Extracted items

--- START ---

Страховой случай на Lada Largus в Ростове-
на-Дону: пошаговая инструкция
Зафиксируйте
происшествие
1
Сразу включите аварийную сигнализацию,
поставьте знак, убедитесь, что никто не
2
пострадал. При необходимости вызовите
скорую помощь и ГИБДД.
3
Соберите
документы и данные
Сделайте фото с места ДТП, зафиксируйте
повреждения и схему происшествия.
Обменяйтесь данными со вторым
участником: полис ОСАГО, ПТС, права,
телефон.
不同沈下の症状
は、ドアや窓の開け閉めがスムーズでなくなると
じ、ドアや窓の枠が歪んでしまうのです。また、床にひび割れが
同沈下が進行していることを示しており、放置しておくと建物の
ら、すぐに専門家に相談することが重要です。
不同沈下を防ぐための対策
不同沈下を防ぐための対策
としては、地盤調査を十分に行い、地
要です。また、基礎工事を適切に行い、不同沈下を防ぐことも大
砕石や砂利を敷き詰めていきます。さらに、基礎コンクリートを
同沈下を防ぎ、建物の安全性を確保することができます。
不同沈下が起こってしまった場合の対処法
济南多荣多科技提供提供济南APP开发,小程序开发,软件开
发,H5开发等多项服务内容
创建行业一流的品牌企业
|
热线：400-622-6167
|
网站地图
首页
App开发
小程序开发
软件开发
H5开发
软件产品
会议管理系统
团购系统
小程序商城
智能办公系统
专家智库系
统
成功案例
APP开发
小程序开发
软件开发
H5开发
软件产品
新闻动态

--- END ---

▶ Task objective:
Could you arrange every line from the start of the items down to the line containing "документы и данные", including that line, as a JSON list of strings with one string per line and blank lines left out?

▶ Exercise answer:
[
  "Страховой случай на Lada Largus в Ростове-",
  "на-Дону: пошаговая инструкция",
  "Зафиксируйте",
  "происшествие",
  "1",
  "Сразу включите аварийную сигнализацию,",
  "поставьте знак, убедитесь, что никто не",
  "2",
  "пострадал. При необходимости вызовите",
  "скорую помощь и ГИБДД.",
  "3",
  "Соберите",
  "документы и данные"
]